Among other issues, critics of the execution cited that Nafeek was only 17 (a minor) at the time of the crime; she was reportedly coerced into a confession by Saudi authorities; it was not clear if she even understood the charges filed against her due to language barriers; and she apparently did not receive adequate legal representation. But the Saudi Interior Ministry claimed that Rizana smothered the baby to death after an argument with the parents. Nafeek herself reportedly alleged the baby died from choking on a bottle of milk.

The Asian Human Rights Commission, which had long campaigned for the nanny’s freedom, released a statement that largely blamed her death on the Sri Lankan government of President Mahinda Rajapaksa. “If proper diplomatic effort was made with the required seriousness, the life of this young girl could have been saved,” AHRC stated. “Rizana Nafeek is also a symbol. A symbol of the vast section of the Sri Lankan people who belong to the least advantaged sections of society.”

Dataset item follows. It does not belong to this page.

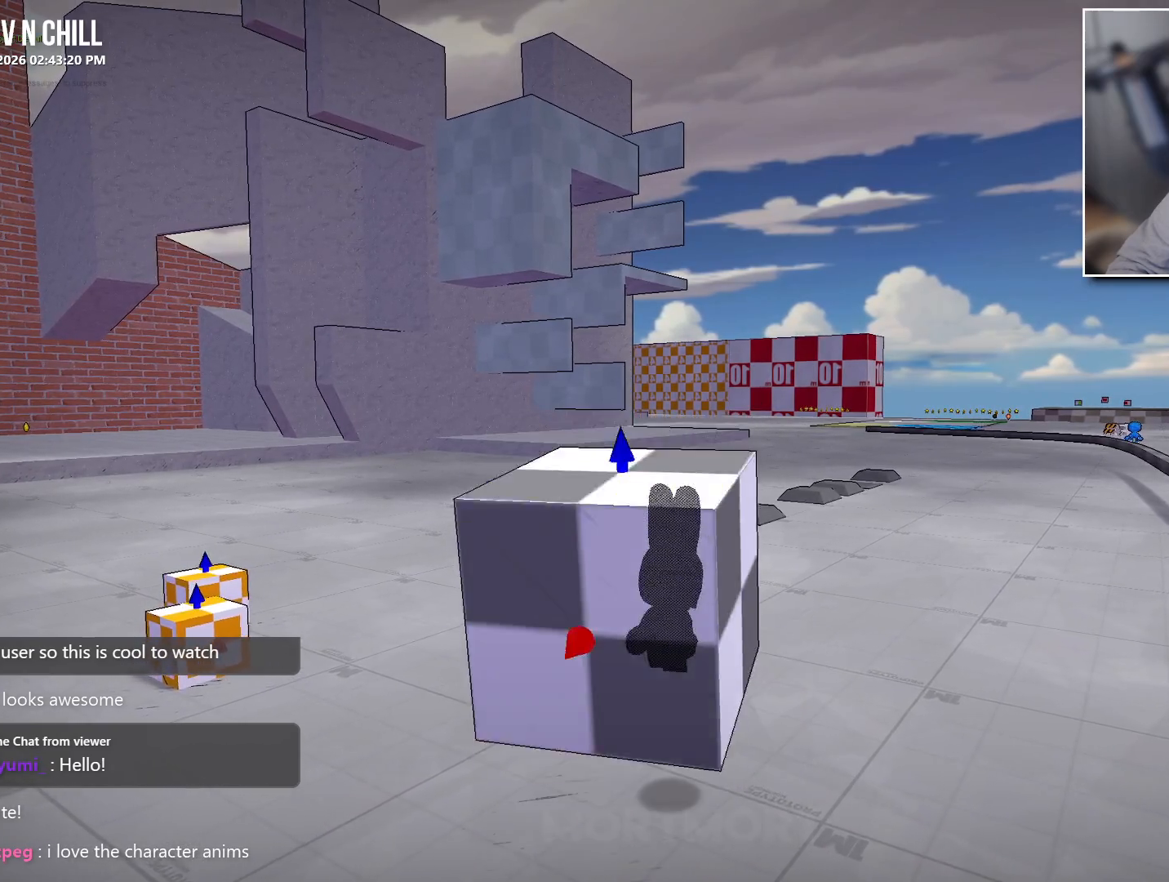
{"buttons": [], "left_stick": "center", "right_stick": "left", "events": [[17, "L2", "up"], [483, "right_stick", "left"]]}
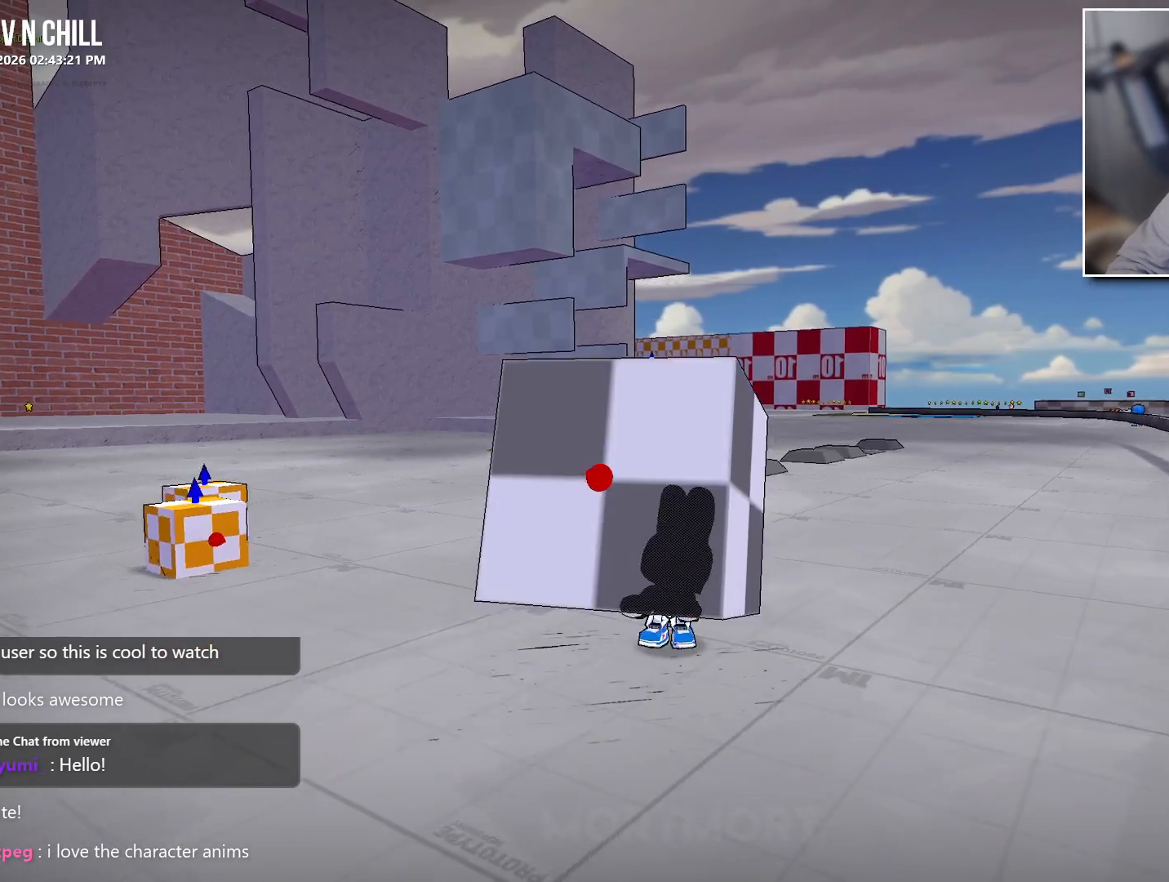
{"buttons": [], "left_stick": "up-left", "right_stick": "center", "events": [[217, "left_stick", "left"], [217, "right_stick", "up-left"], [367, "right_stick", "center"], [433, "left_stick", "up-left"]]}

However, Sri Lanka desperately needs the cash provided by its global diaspora of workers. The Daily News of Sri Lanka reported that the country’s foreign employment promotion and welfare minister, Dilan Perera, predicts that migrant worker remittances will climb to $10 billion by 2020. (Sri Lanka now has a total annual GDP of about $60 billion). Also, more Sri Lankans are opting to work overseas – although fewer females and more males are doing so than in years past, according to the Daily News.